Extracted page text data
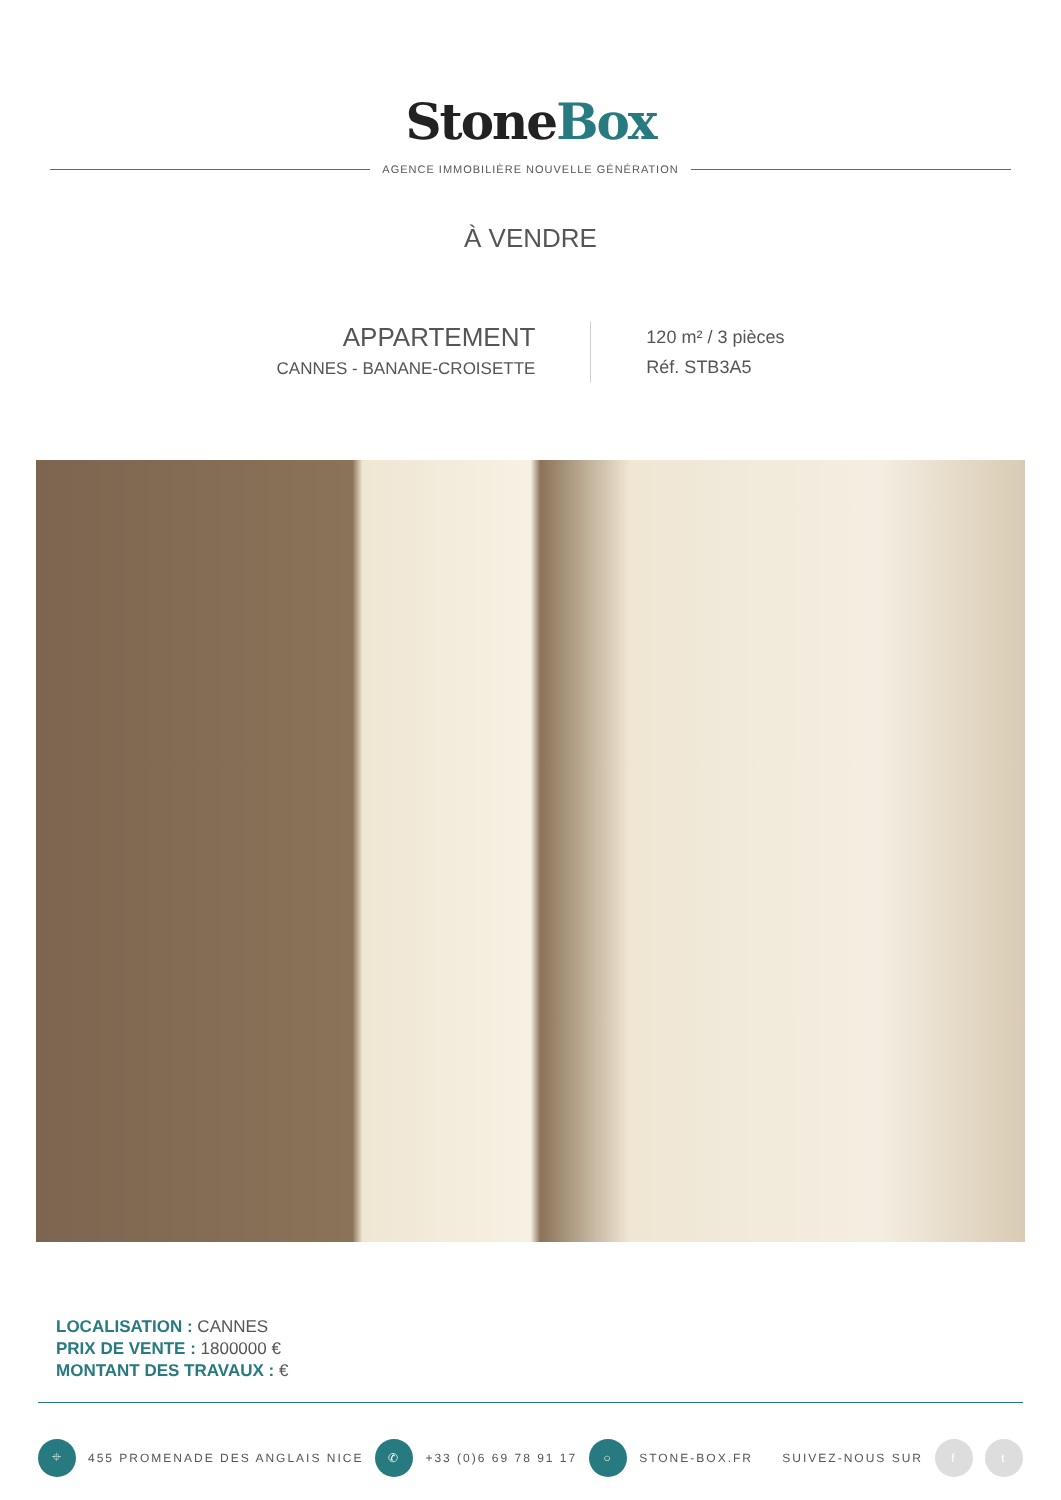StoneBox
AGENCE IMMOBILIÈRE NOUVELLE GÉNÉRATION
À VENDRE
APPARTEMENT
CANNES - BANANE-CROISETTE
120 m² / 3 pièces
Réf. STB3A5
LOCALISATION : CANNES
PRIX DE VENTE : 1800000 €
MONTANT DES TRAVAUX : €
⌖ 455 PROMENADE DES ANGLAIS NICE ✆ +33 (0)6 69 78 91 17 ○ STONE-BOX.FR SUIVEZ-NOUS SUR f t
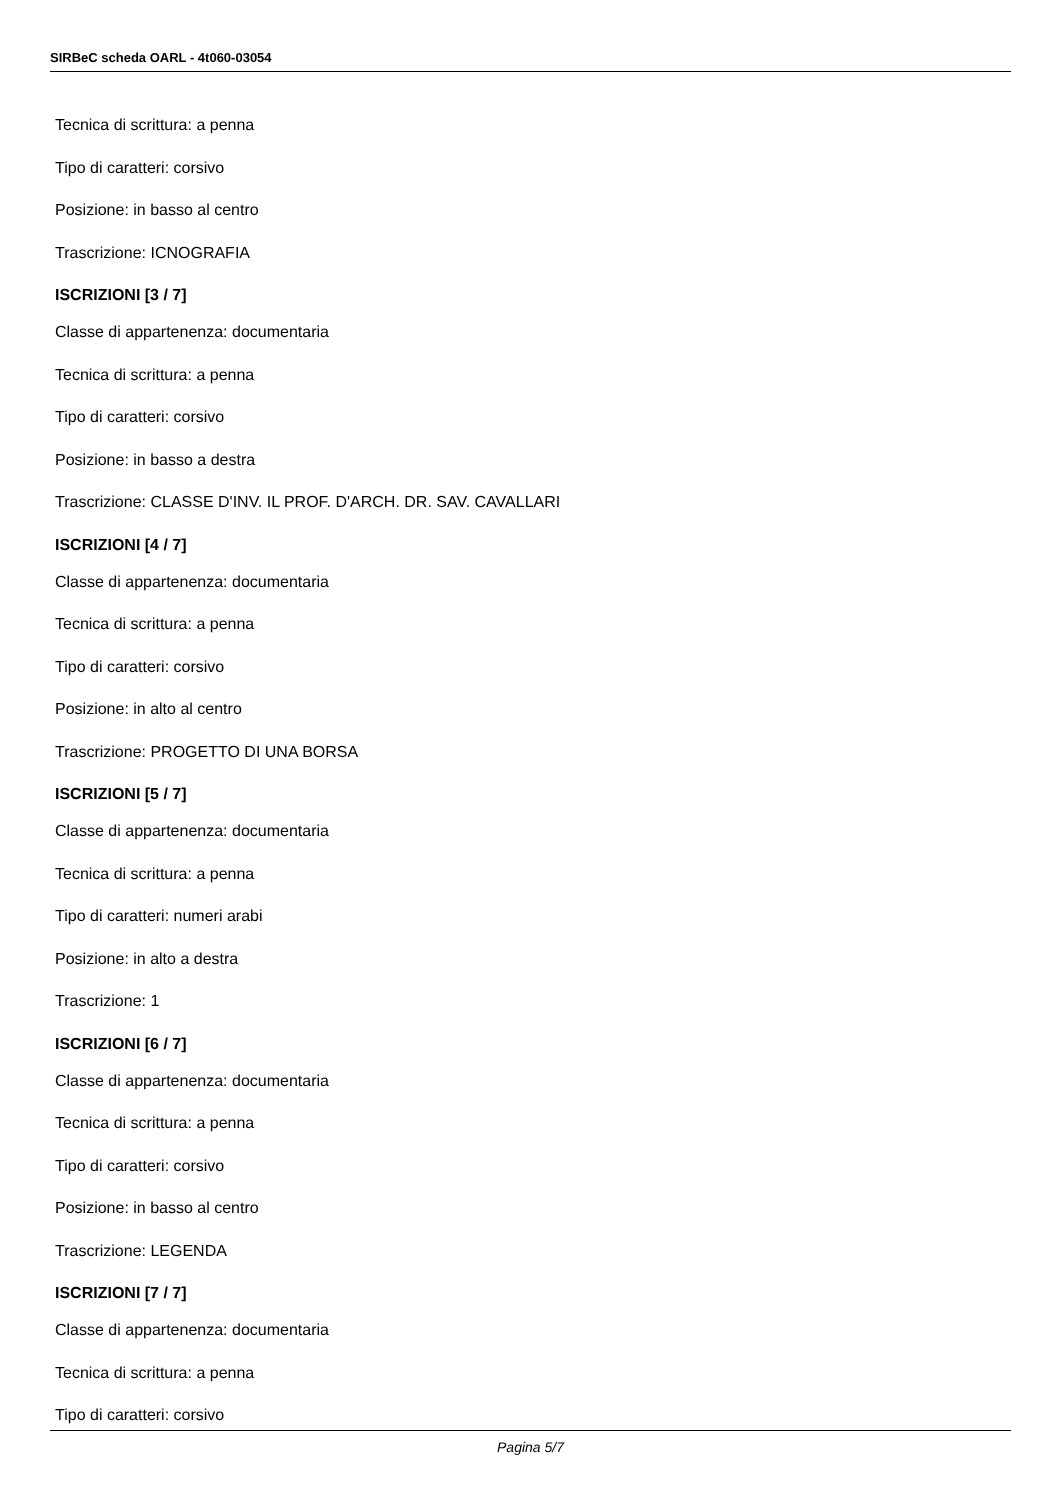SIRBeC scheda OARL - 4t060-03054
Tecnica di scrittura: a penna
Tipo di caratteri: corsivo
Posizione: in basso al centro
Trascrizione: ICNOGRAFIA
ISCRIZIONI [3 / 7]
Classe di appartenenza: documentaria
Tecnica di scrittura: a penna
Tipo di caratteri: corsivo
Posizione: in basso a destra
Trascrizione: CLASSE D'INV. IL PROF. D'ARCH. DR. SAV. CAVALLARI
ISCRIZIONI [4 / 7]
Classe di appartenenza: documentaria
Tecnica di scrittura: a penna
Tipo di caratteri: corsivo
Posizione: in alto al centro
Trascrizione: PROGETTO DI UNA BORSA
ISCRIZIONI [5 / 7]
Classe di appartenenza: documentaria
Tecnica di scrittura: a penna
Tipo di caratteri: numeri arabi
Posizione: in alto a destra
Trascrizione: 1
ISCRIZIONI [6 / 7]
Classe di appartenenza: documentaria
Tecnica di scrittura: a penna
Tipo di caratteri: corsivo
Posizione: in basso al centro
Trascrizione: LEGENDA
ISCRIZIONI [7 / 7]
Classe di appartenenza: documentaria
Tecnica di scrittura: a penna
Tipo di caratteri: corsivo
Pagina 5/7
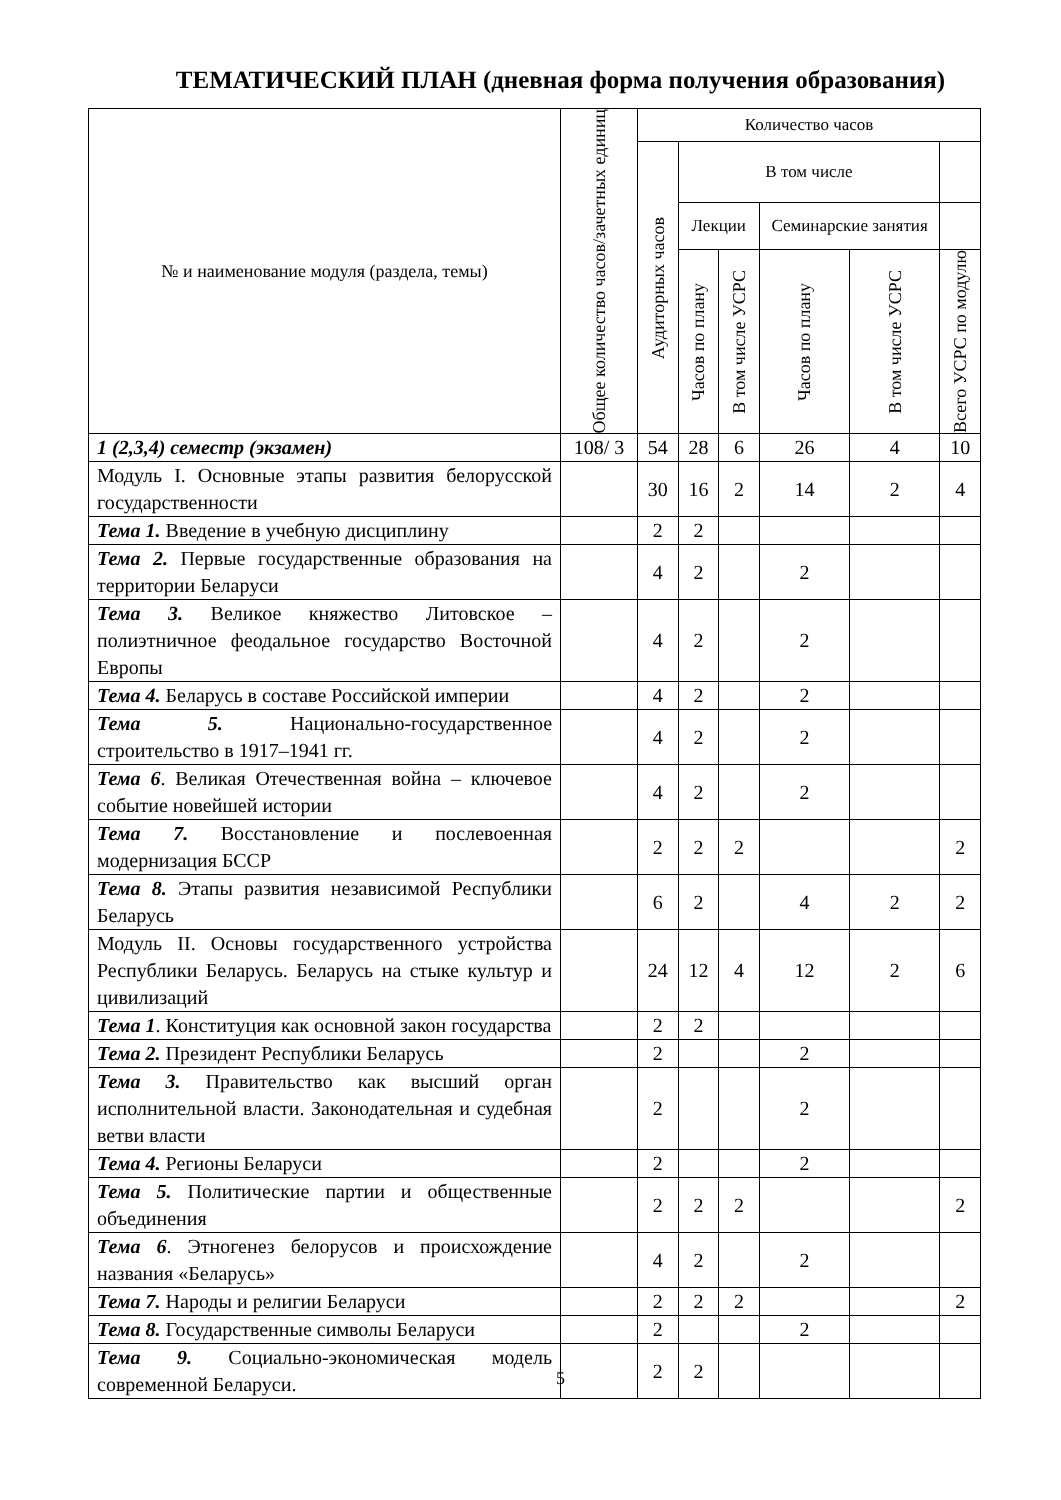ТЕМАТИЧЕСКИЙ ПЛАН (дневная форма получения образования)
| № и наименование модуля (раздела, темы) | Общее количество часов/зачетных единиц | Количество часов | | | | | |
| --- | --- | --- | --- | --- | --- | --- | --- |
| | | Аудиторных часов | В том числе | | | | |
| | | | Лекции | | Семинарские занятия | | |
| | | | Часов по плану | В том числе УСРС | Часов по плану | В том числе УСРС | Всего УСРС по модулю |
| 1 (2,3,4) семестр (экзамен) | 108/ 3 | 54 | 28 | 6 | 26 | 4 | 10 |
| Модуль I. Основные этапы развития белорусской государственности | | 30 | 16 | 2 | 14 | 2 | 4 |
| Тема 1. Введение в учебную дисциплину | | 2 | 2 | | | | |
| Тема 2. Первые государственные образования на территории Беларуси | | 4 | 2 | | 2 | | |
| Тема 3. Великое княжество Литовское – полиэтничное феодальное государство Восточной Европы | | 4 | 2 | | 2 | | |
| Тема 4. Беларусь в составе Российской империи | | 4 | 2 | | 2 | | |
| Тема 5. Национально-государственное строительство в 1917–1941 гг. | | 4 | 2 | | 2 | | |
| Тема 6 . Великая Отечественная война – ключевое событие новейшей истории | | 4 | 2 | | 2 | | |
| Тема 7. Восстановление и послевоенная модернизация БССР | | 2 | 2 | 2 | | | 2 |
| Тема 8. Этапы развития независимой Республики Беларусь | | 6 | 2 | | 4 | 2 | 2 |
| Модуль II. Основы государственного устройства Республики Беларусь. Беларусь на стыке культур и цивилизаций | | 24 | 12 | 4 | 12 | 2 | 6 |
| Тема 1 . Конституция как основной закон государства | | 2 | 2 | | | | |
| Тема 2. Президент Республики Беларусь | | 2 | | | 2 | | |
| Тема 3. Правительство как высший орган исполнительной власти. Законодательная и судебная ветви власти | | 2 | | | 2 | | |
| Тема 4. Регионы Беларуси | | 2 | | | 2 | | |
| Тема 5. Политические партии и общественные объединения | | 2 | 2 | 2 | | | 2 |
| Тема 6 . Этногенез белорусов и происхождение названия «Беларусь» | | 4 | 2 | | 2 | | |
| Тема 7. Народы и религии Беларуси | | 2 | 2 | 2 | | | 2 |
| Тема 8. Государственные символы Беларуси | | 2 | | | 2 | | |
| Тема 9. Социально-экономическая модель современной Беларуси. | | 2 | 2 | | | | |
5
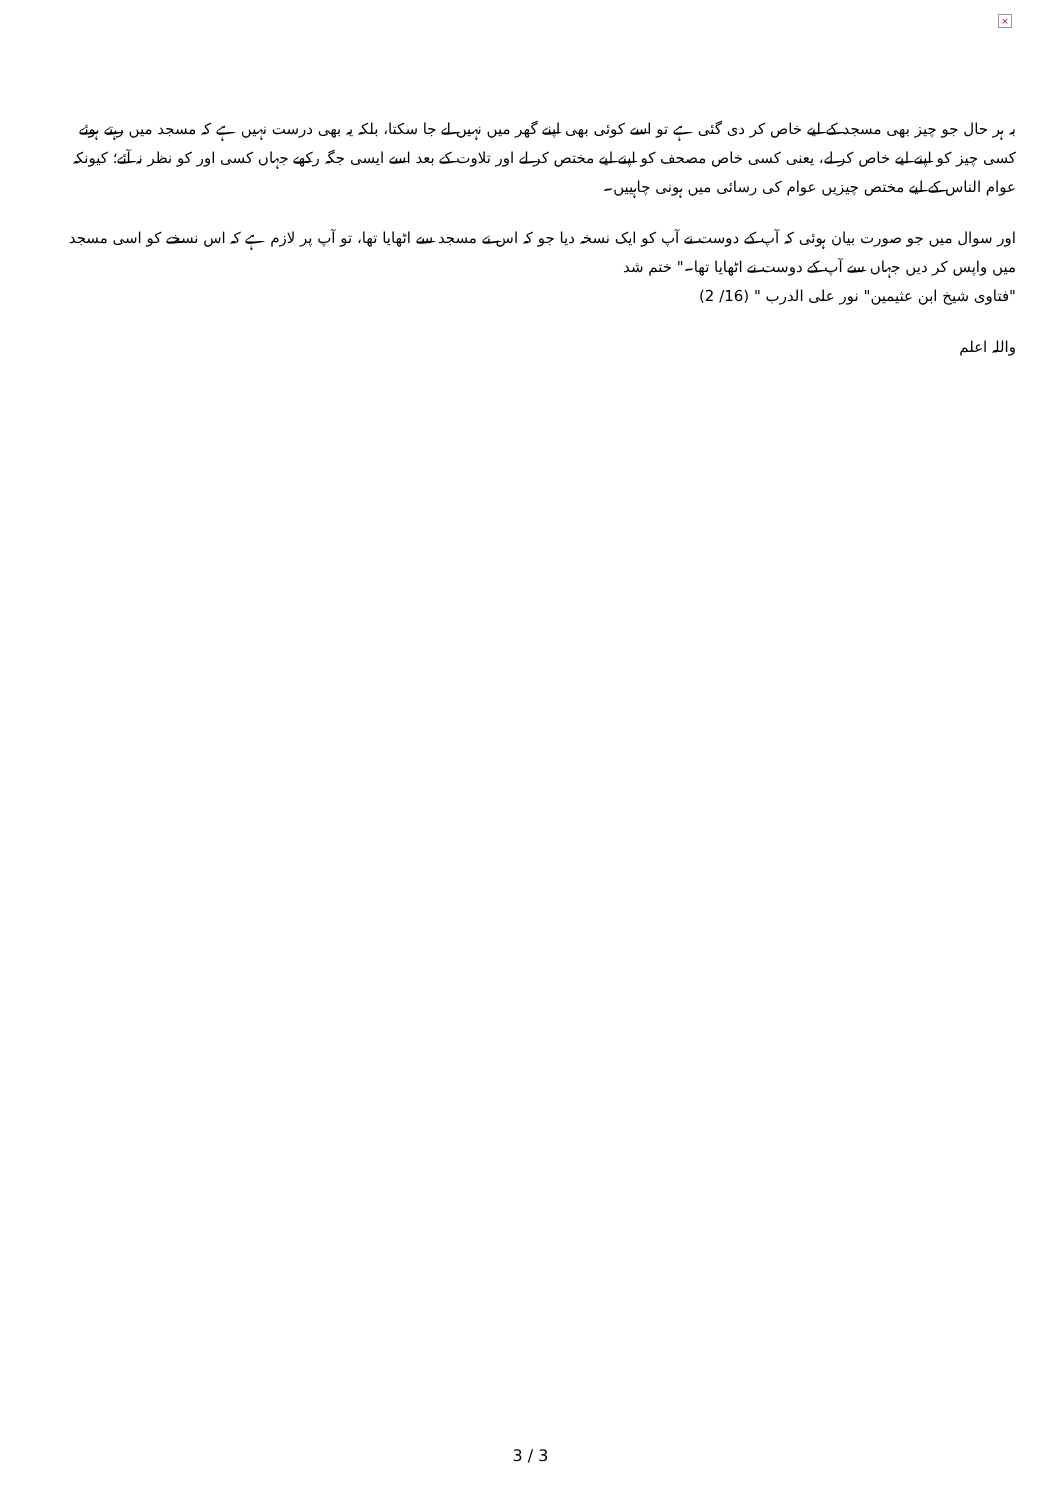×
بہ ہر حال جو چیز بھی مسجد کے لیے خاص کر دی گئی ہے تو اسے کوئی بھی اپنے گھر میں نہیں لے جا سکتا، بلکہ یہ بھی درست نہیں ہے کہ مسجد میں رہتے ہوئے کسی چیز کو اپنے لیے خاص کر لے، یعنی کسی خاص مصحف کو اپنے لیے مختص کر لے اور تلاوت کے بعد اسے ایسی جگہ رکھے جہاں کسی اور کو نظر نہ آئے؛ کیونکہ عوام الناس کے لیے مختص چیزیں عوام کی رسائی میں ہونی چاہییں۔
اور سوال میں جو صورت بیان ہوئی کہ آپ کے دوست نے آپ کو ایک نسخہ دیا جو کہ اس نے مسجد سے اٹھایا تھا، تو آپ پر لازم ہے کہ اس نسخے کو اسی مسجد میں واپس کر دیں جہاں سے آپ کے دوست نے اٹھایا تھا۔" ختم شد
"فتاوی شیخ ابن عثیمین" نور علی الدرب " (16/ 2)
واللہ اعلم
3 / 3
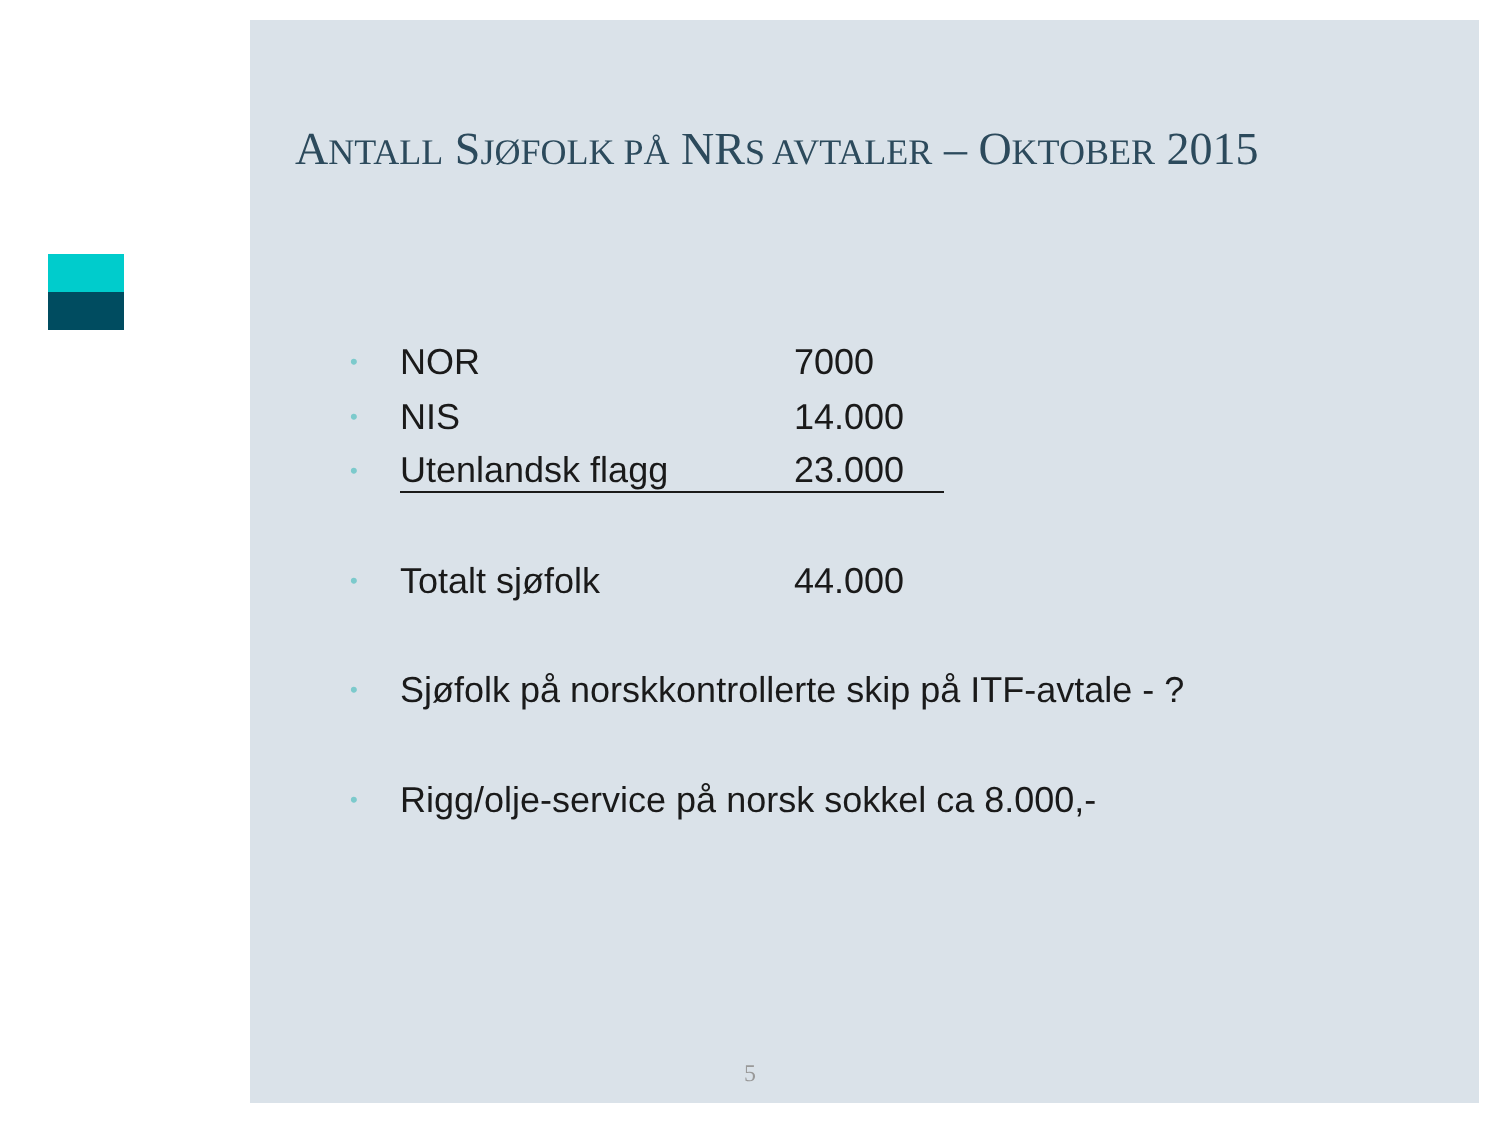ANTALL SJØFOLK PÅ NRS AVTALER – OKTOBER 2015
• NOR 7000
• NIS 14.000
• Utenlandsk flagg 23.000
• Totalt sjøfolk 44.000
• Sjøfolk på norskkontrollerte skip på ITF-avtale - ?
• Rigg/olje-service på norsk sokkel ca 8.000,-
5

ACTIVITY:
Using the data above, return the lines from the one holding "ISCRIZIONI [5 / 7]" through the one holding "Тема 1. Введение" exactly, but not the pictures.

SOLUTION TO THIS EXERCISE:
ISCRIZIONI [5 / 7]
Classe di appartenenza: documentaria
Tecnica di scrittura: a penna
Tipo di caratteri: numeri arabi
Posizione: in alto a destra
Trascrizione: 1
ISCRIZIONI [6 / 7]
Classe di appartenenza: documentaria
Tecnica di scrittura: a penna
Tipo di caratteri: corsivo
Posizione: in basso al centro
Trascrizione: LEGENDA
ISCRIZIONI [7 / 7]
Classe di appartenenza: documentaria
Tecnica di scrittura: a penna
Tipo di caratteri: corsivo
Pagina 5/7
ТЕМАТИЧЕСКИЙ ПЛАН (дневная форма получения образования)
| № и наименование модуля (раздела, темы) | Общее количество часов/зачетных единиц | Количество часов | | | | | |
| --- | --- | --- | --- | --- | --- | --- | --- |
| | | Аудиторных часов | В том числе | | | | |
| | | | Лекции | | Семинарские занятия | | |
| | | | Часов по плану | В том числе УСРС | Часов по плану | В том числе УСРС | Всего УСРС по модулю |
| 1 (2,3,4) семестр (экзамен) | 108/ 3 | 54 | 28 | 6 | 26 | 4 | 10 |
| Модуль I. Основные этапы развития белорусской государственности | | 30 | 16 | 2 | 14 | 2 | 4 |
| Тема 1. Введение в учебную дисциплину | | 2 | 2 | | | | |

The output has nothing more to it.